**The records:**
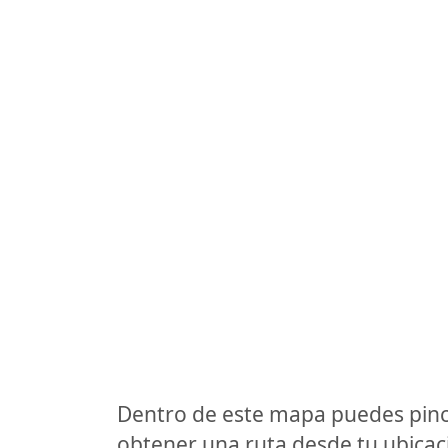
Dentro de este mapa puedes pinc
obtener una ruta desde tu ubicaci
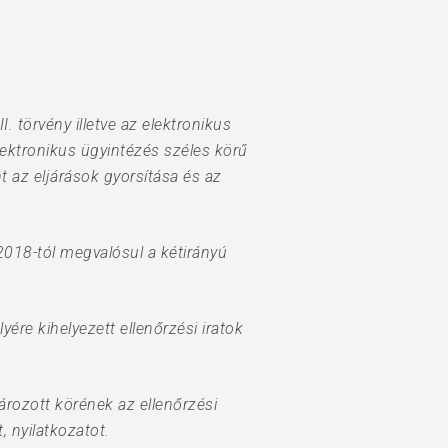
. törvény illetve az elektronikus
elektronikus ügyintézés széles körű
 az eljárások gyorsítása és az
2018-tól megvalósul a kétirányú
ére kihelyezett ellenőrzési iratok
rozott körének az ellenőrzési
, nyilatkozatot.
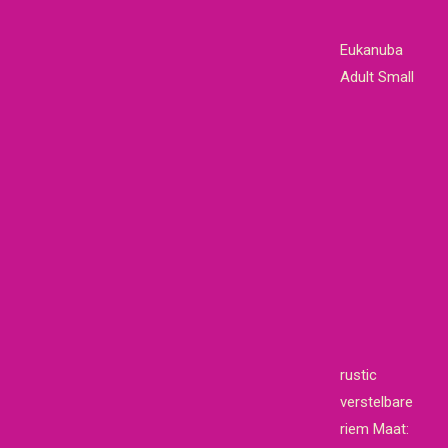
Eukanuba
Adult Small
rustic
verstelbare
riem Maat:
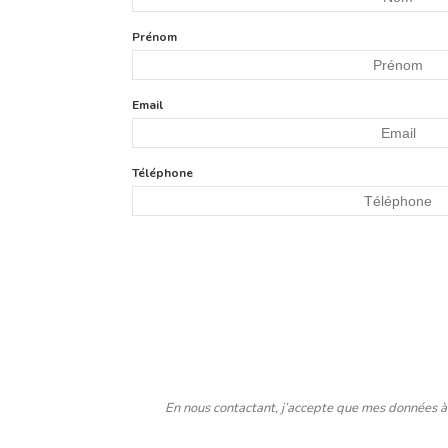
Prénom
Email
Téléphone
En nous contactant, j’accepte que mes données à 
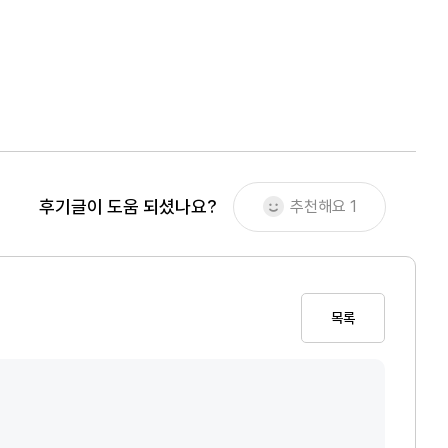
후기글이 도움 되셨나요?
추천해요
1
목록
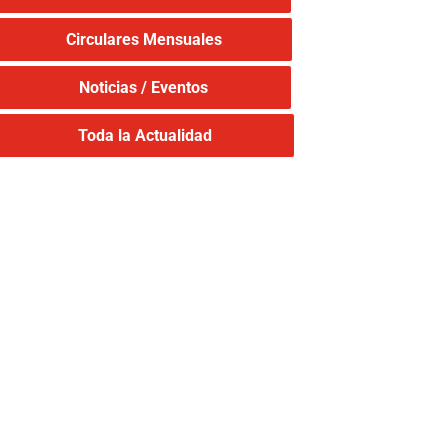
Circulares Mensuales
Noticias / Eventos
Toda la Actualidad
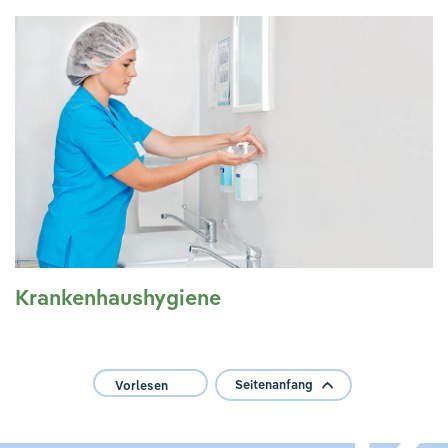
Krankenhaus­hygiene
Seitenanfang
Vorlesen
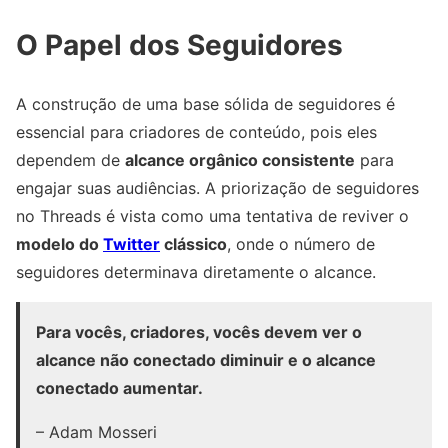
O Papel dos Seguidores
A construção de uma base sólida de seguidores é
essencial para criadores de conteúdo, pois eles
dependem de
alcance orgânico consistente
para
engajar suas audiências. A priorização de seguidores
no Threads é vista como uma tentativa de reviver o
modelo do
Twitter
clássico
, onde o número de
seguidores determinava diretamente o alcance.
Para vocês, criadores, vocês devem ver o
alcance não conectado diminuir e o alcance
conectado aumentar.
– Adam Mosseri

**Task:** Write these lines out again with "alcance" swapped for "visibilidade" everywhere it occurs, changing nothing else and leaving out the pictures.

**Answer to this problem:**
Dentro de este mapa puedes pinc
obtener una ruta desde tu ubicaci
. törvény illetve az elektronikus
elektronikus ügyintézés széles körű
 az eljárások gyorsítása és az
2018-tól megvalósul a kétirányú
ére kihelyezett ellenőrzési iratok
rozott körének az ellenőrzési
, nyilatkozatot.
Eukanuba
Adult Small
rustic
verstelbare
riem Maat:
Prénom
Email
Téléphone
En nous contactant, j’accepte que mes données à 
후기글이 도움 되셨나요?
추천해요
1
목록
Circulares Mensuales
Noticias / Eventos
Toda la Actualidad
Krankenhaus­hygiene
Seitenanfang
Vorlesen
O Papel dos Seguidores
A construção de uma base sólida de seguidores é
essencial para criadores de conteúdo, pois eles
dependem de
visibilidade orgânico consistente
para
engajar suas audiências. A priorização de seguidores
no Threads é vista como uma tentativa de reviver o
modelo do
Twitter
clássico
, onde o número de
seguidores determinava diretamente o visibilidade.
Para vocês, criadores, vocês devem ver o
visibilidade não conectado diminuir e o visibilidade
conectado aumentar.
– Adam Mosseri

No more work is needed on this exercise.